I have been asked to write about Vaskar Nandy. But I am a little hesitant as he is just dead. A frank writing about him may not be all laudatory which his friends and followers may not like. And if you don’t write frankly why write at all! I should also admit that I hardly had any contact with him and his politics for past three decades. At the same time this is also true that over the years there had not been major policy shift in his political thinking.
Vaskar Nady was born into a wealthy family. The Nandies had come from erstwhile East Bengal after the partition and settled in New Jalpaiguri, West Bengal. Vaskar Nandy was a charismatic person. He was widely read and immaculately dressed. Whenever he spoke, he spoke with conviction. His English was brilliant. Though his mother tongue was Bangla, he could speak Assamese with all its nuances. There was a myth around him that he knew everything. In those days we also half believed it. He was like a flamboyant revolutionary.
Vaskar Nandy was a lover and a loving person. He was always drawn to intelligent people. He could enliven a discussion with his deep knowledge in the subject and uncanny humour and witticism. To be in his company you needed some learning and intelligence. Thinking about him now I remember a trivial incident which etched in my memory. Perhaps, the location was Moinaguri tea estate, a few kilometers north to Jalpaiguri. There was an important party meeting. People reached there in the evening as the meeting was to start next day morning. Next day morning, people bathed in the open with the water fetched from a stream running nearby. After his bath Vaskar Nady hanged his towel on a line in the courtyard of the house. Then came late Saurav Bora, (Student leader Saurabh Bora was shot dead by unidentified gunmen on the Dibrugarh University campus on May 25, 1986) water dripping from all over his body and reached for Vaskar Nady’s towel to dry himself. Vaskar Nady was alarmed seeing that Saurav was going to use his towel.
But then Saurav challenged him with the expression on his eyes, “So what aren’t we all comrades?” Vaskar Nady backed out. Saurav used the towel. This trivial incident bemused me a great deal. As if the confident and surer looks in Saurav’s eyes and the bewilderment in the eyes of Vaskar Nandy spoke a volume about the mental horizon of two different worlds in Indian reality!
In early 80’s I had spent couple of days with him in Delhi. Once he practically saved me by clutching me by my hair from being run over by a car while crossing a road. Because of his deep grounding in Marxism and contemporary affairs he could easily win over a large number of youths to his party in the early 1970s. I could say with confidence that there was a time when PCC CPI (M L) was the home of a group of most brilliant and sharp minds in Assam.

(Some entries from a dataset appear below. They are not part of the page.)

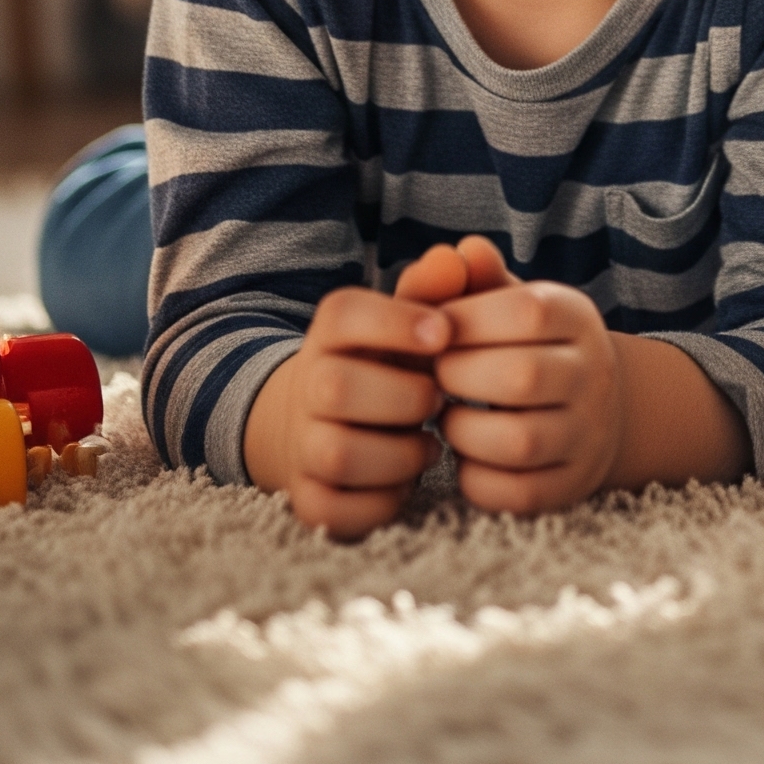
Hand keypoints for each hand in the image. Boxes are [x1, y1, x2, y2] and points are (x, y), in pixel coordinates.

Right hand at [242, 283, 448, 539]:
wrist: (334, 420)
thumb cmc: (396, 361)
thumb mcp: (416, 319)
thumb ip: (442, 288)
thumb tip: (462, 254)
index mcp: (333, 329)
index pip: (345, 313)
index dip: (397, 322)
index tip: (444, 334)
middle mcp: (307, 383)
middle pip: (334, 388)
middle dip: (404, 397)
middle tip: (438, 398)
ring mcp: (301, 444)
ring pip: (336, 453)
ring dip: (398, 454)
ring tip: (428, 443)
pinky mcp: (308, 496)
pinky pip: (334, 509)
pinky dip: (380, 501)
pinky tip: (404, 481)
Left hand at [427, 235, 623, 513]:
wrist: (596, 408)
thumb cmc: (529, 345)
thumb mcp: (512, 303)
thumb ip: (476, 279)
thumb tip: (458, 253)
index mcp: (578, 318)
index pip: (527, 311)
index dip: (466, 320)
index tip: (433, 331)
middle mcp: (594, 374)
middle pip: (523, 376)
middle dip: (459, 377)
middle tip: (435, 376)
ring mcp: (588, 433)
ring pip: (520, 441)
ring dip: (464, 431)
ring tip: (448, 418)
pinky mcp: (571, 484)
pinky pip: (517, 493)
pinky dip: (477, 479)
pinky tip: (467, 457)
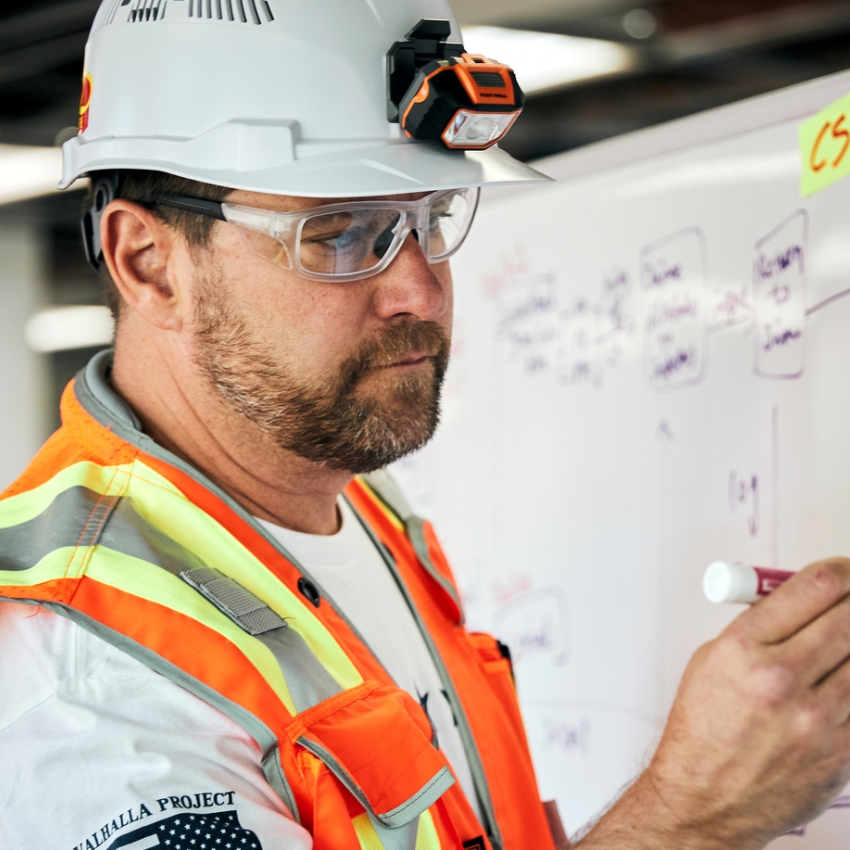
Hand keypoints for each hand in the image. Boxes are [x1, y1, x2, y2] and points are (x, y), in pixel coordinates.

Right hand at [575, 557, 849, 849]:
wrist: (704, 799)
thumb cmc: (702, 729)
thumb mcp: (712, 659)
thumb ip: (759, 625)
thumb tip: (804, 597)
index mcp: (742, 648)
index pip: (813, 588)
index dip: (841, 569)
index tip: (846, 569)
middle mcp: (780, 680)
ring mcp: (817, 720)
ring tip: (839, 648)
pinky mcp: (842, 753)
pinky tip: (838, 683)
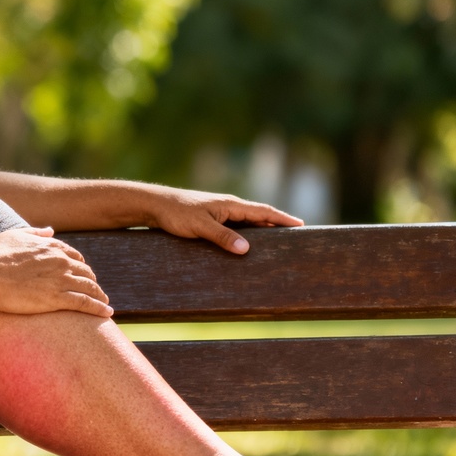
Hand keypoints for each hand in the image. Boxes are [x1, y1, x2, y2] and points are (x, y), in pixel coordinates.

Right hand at [0, 227, 113, 317]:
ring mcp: (60, 280)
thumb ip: (35, 232)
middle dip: (93, 281)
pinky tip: (107, 314)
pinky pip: (85, 303)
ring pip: (89, 288)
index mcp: (50, 247)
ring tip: (106, 304)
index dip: (81, 266)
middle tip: (96, 291)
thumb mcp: (16, 235)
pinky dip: (99, 308)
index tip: (83, 273)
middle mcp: (60, 261)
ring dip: (100, 296)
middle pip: (85, 272)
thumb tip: (50, 230)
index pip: (74, 256)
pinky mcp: (57, 299)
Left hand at [145, 186, 302, 254]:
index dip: (282, 218)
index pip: (263, 211)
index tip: (301, 225)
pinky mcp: (210, 219)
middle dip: (277, 225)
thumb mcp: (201, 227)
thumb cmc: (177, 213)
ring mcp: (219, 213)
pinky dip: (245, 234)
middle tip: (295, 237)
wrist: (155, 205)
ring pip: (247, 222)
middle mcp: (228, 207)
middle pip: (259, 216)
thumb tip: (246, 250)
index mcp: (230, 205)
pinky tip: (246, 245)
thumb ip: (223, 237)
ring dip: (262, 230)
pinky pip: (235, 227)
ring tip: (277, 243)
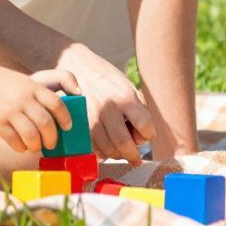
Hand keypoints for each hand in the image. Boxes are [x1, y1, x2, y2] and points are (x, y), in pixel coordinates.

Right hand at [0, 65, 75, 154]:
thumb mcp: (20, 79)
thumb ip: (37, 92)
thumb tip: (57, 108)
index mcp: (31, 86)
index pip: (56, 103)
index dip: (65, 117)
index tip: (67, 126)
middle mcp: (23, 99)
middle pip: (46, 123)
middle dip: (52, 138)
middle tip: (51, 143)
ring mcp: (9, 112)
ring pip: (32, 136)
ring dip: (37, 146)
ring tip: (35, 146)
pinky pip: (15, 142)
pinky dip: (21, 147)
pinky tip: (20, 146)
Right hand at [51, 45, 152, 161]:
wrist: (76, 66)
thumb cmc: (106, 78)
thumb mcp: (127, 86)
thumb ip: (138, 110)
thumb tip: (143, 138)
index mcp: (124, 97)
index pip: (144, 125)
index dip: (149, 134)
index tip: (148, 135)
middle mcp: (108, 108)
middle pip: (123, 143)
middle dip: (133, 155)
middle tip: (136, 160)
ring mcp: (91, 117)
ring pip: (107, 149)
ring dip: (117, 155)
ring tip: (121, 151)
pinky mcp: (79, 125)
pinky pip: (92, 147)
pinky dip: (102, 151)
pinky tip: (106, 146)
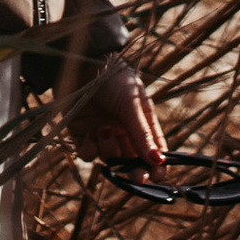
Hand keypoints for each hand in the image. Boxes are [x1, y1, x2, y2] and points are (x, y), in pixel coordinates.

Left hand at [71, 55, 167, 169]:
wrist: (82, 62)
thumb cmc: (114, 79)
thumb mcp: (132, 105)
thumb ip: (142, 134)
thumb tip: (158, 161)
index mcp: (141, 123)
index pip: (153, 152)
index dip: (157, 167)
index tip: (158, 177)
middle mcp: (123, 132)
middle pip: (132, 163)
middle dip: (135, 171)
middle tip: (137, 176)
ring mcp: (102, 135)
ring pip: (110, 159)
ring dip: (110, 151)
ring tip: (105, 129)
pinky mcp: (81, 135)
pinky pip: (89, 155)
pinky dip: (91, 149)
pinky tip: (93, 132)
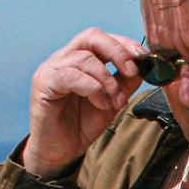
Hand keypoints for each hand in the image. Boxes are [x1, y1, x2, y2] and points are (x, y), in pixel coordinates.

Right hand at [23, 29, 144, 176]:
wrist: (60, 151)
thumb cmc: (81, 125)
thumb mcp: (111, 101)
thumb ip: (125, 83)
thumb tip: (144, 67)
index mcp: (80, 59)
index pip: (101, 39)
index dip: (123, 44)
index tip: (143, 57)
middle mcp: (64, 58)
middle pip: (91, 37)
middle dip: (117, 51)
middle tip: (132, 71)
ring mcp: (52, 68)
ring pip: (85, 58)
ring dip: (107, 80)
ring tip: (115, 102)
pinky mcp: (44, 82)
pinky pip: (71, 75)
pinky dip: (92, 88)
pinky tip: (101, 104)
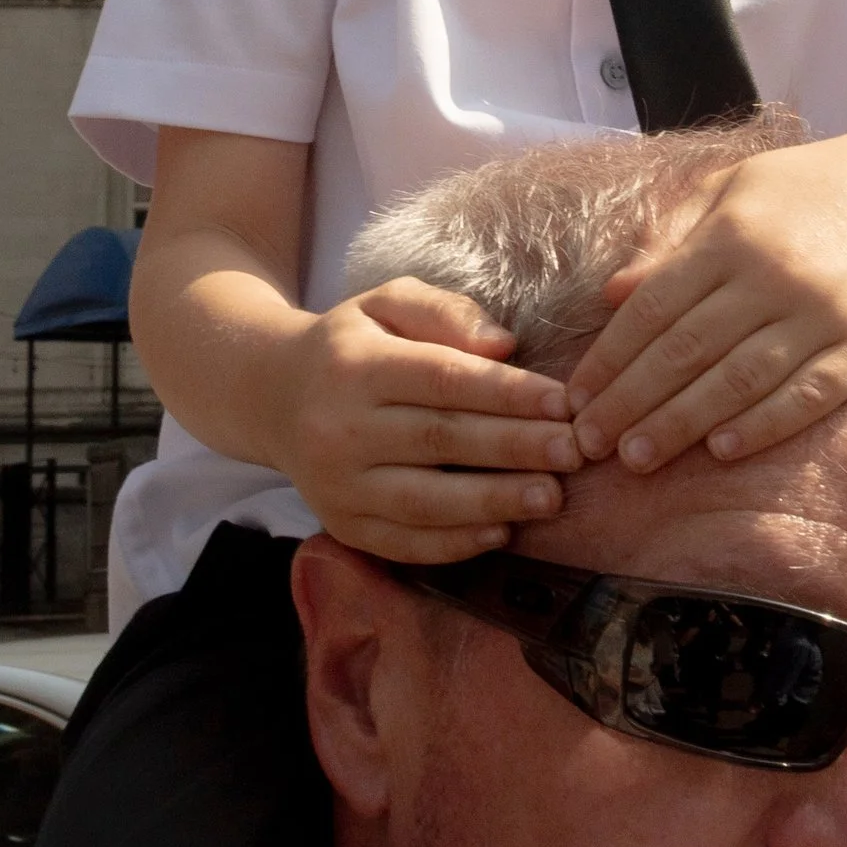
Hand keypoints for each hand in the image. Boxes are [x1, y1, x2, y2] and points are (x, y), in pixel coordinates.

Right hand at [275, 278, 582, 563]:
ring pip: (424, 501)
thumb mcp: (386, 302)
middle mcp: (340, 428)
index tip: (565, 402)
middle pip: (440, 441)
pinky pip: (403, 543)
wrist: (271, 396)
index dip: (508, 393)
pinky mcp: (341, 525)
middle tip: (575, 452)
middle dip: (515, 449)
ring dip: (493, 501)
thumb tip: (503, 346)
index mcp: (356, 365)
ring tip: (551, 497)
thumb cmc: (351, 344)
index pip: (443, 380)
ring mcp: (337, 485)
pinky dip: (454, 543)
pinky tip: (500, 531)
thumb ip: (444, 312)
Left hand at [564, 127, 846, 473]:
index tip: (577, 396)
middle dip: (632, 401)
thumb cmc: (811, 191)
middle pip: (687, 350)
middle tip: (589, 442)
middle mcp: (774, 275)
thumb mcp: (735, 189)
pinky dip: (762, 426)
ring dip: (682, 424)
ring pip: (739, 381)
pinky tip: (722, 449)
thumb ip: (672, 238)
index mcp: (733, 233)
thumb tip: (612, 293)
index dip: (611, 356)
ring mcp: (823, 314)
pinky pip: (806, 395)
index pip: (654, 306)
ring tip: (638, 457)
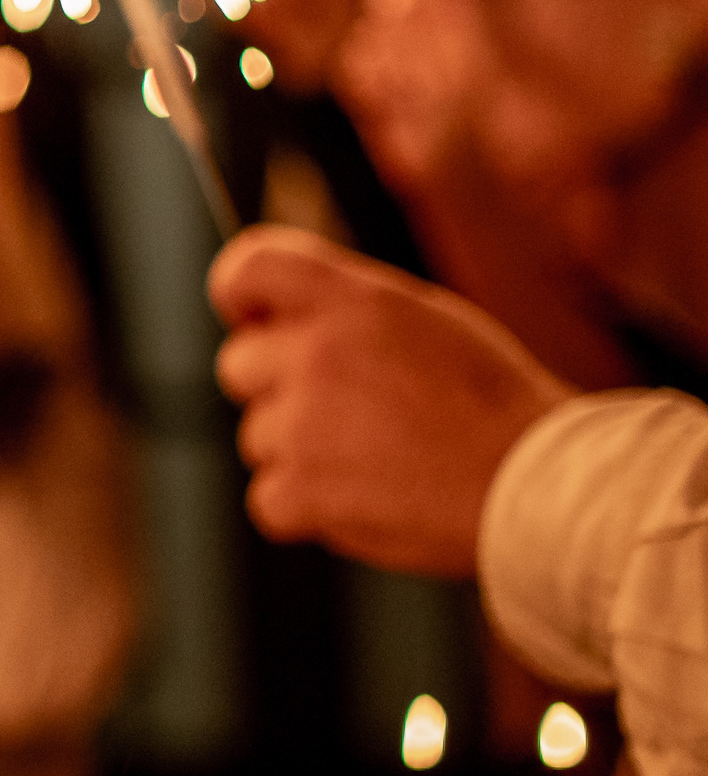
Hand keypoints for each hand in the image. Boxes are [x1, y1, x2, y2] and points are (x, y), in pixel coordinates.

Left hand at [208, 225, 571, 575]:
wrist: (538, 486)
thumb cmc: (491, 402)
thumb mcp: (425, 319)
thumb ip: (345, 310)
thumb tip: (277, 315)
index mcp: (351, 299)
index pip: (247, 266)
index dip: (239, 292)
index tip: (254, 317)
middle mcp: (316, 352)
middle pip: (238, 364)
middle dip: (278, 387)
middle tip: (349, 409)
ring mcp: (302, 423)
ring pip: (258, 435)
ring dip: (300, 451)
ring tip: (378, 458)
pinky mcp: (300, 489)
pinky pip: (268, 497)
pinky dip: (305, 508)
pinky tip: (364, 499)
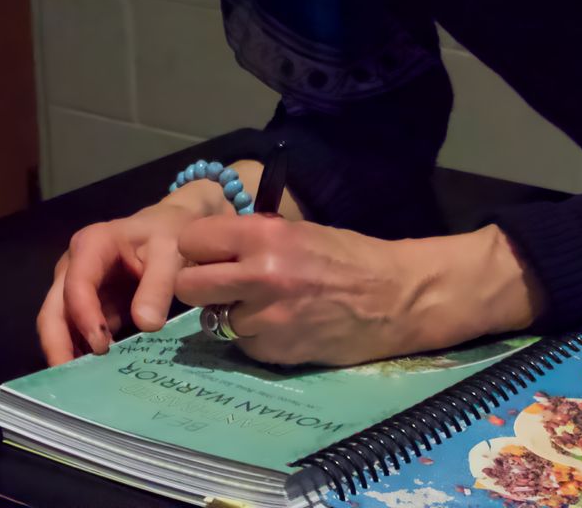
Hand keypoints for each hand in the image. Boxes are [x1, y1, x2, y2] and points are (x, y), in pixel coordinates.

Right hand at [36, 182, 226, 364]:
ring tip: (81, 387)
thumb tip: (146, 325)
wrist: (170, 228)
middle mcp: (73, 266)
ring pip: (59, 325)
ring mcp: (76, 288)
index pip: (76, 285)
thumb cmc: (169, 234)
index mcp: (91, 245)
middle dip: (58, 345)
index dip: (84, 317)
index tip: (101, 348)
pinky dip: (81, 354)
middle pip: (53, 309)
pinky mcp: (86, 306)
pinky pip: (76, 333)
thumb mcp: (170, 252)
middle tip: (70, 381)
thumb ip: (158, 285)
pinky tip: (93, 378)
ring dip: (67, 354)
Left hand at [173, 216, 539, 366]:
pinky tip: (283, 326)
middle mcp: (259, 274)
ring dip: (230, 315)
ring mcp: (266, 317)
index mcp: (263, 234)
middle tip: (219, 285)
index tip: (206, 254)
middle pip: (187, 284)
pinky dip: (255, 337)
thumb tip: (205, 249)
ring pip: (213, 319)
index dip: (196, 248)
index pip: (192, 239)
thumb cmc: (346, 257)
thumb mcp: (294, 231)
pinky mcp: (275, 350)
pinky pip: (243, 344)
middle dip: (197, 285)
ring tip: (263, 306)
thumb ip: (249, 240)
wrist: (394, 299)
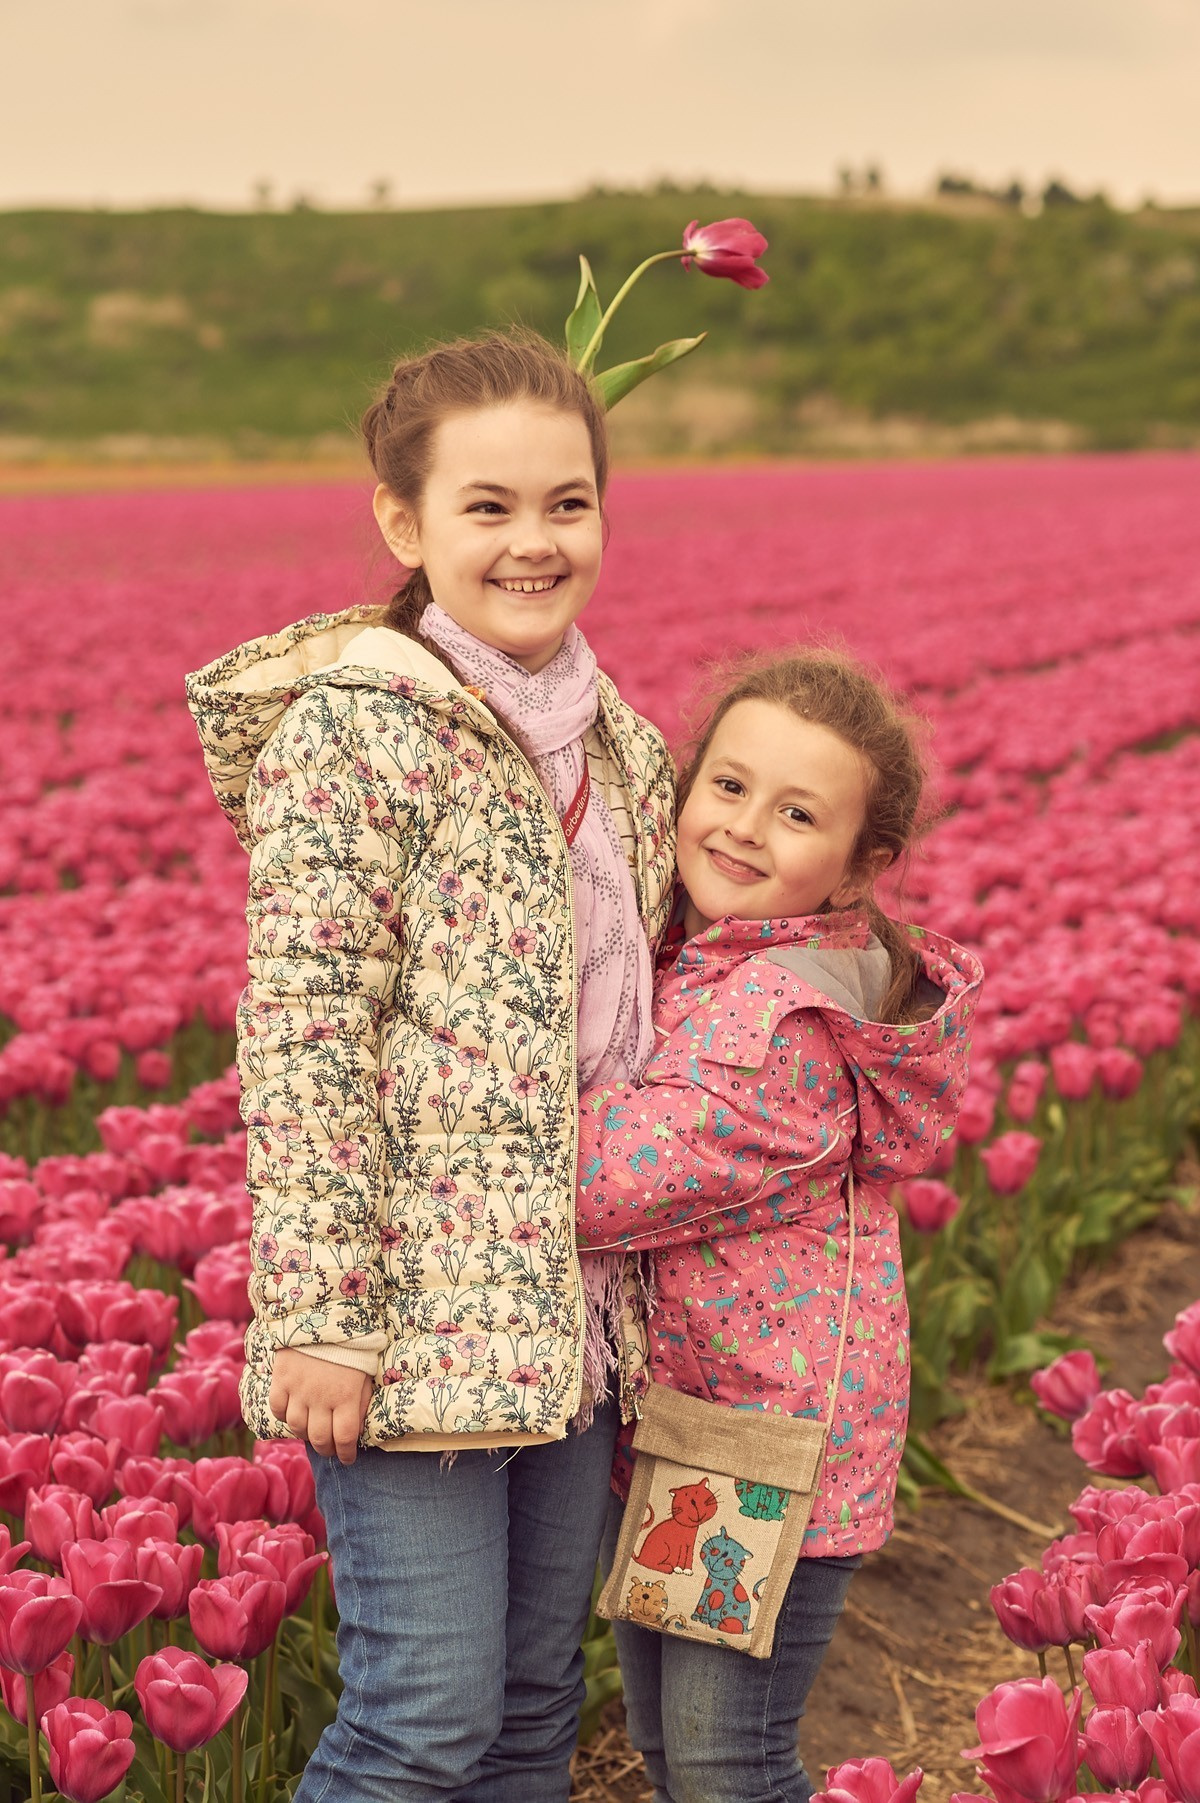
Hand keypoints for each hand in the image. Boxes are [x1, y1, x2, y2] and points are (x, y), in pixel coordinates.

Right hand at [269, 1349, 372, 1463]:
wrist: (324, 1313)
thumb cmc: (353, 1343)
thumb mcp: (367, 1371)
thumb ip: (362, 1399)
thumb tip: (358, 1426)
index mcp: (347, 1396)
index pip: (344, 1438)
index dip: (346, 1454)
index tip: (348, 1458)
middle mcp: (321, 1398)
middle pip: (319, 1439)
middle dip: (326, 1449)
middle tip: (329, 1449)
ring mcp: (298, 1389)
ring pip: (296, 1427)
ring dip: (305, 1434)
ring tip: (311, 1430)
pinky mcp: (281, 1378)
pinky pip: (277, 1408)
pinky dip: (283, 1415)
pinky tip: (292, 1412)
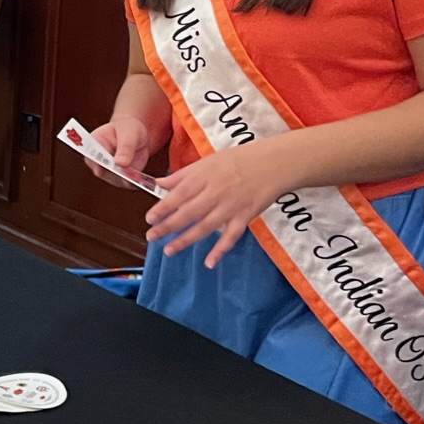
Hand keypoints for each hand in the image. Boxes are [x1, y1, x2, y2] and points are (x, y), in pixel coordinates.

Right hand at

Perhaps it was Ram Manohar Lohia who said, “Caste is a fossilized class in Indian society.” The caste is not only a caste it is also a class. This is an important observation about the Indian society. In classical Marxist literature there is hardly anything on caste, except some stray remarks by Marx, though it dealt with nation and nationality questions in detail.
Marx’s theory of Asiatic mode of production was critiqued by the Marxist scholars such as Irfan Habib and others. But any attempt to understand Indian society past and present will be futile without trying to understand the caste system.
Here we can also refer to an observation made by E M S Namboodiripad, “An important development of the first half of the 1930s which influenced me was the rise of a particularly radical socio-political movement initiated by some leaders of the oppressed Ezhava caste. The late C Kesavan of Travancore unleashed a movement which tried to integrate the aspirations of the democratic people of Travancore for responsible government with those of the oppressed castes and religious minorities for social justice in the then upper caste dominated autocratic regime of the state.”
The majority of nationalists denounced him and his movement as ‘casteist’ and ‘communal’ and,therefor ‘anti-national’. The weekly paper edited by me then was one of the two organs of the nationalist Malayalam press( the other being the one by that patriarch of Kerala journalism, the late A. Balakrishna Pillai) which extended full support to the movement led by Kesavan.”(Once Again On Castes and Classes)
Vaskar Nandy was deeply interested in the caste class equation in Indian society. He asserted that the class exploitation is manifested in caste exploitation and people belonging to so called lower castes and ethnicities badly suffer in the hands of so called higher castes and caste Hindus. Hence caste struggle is a form of class struggle only. With this theoretical orientation, PCC (CPI-ML) formed a platform called URMCA in 1980s to unite the suffering masses belonging to deprived caste and ethnic communities in Assam.
It was successful to some extent in giving vent to the voices of these communities. But, if a caste or ethnicity based movement does not follow the democratic procedure and class line, after a time it loses its direction and turns reactionary. I think, it happened to URMCA too. No doubt Vaskar Nandy was a brilliant theoretician, but could we say the same about his praxis?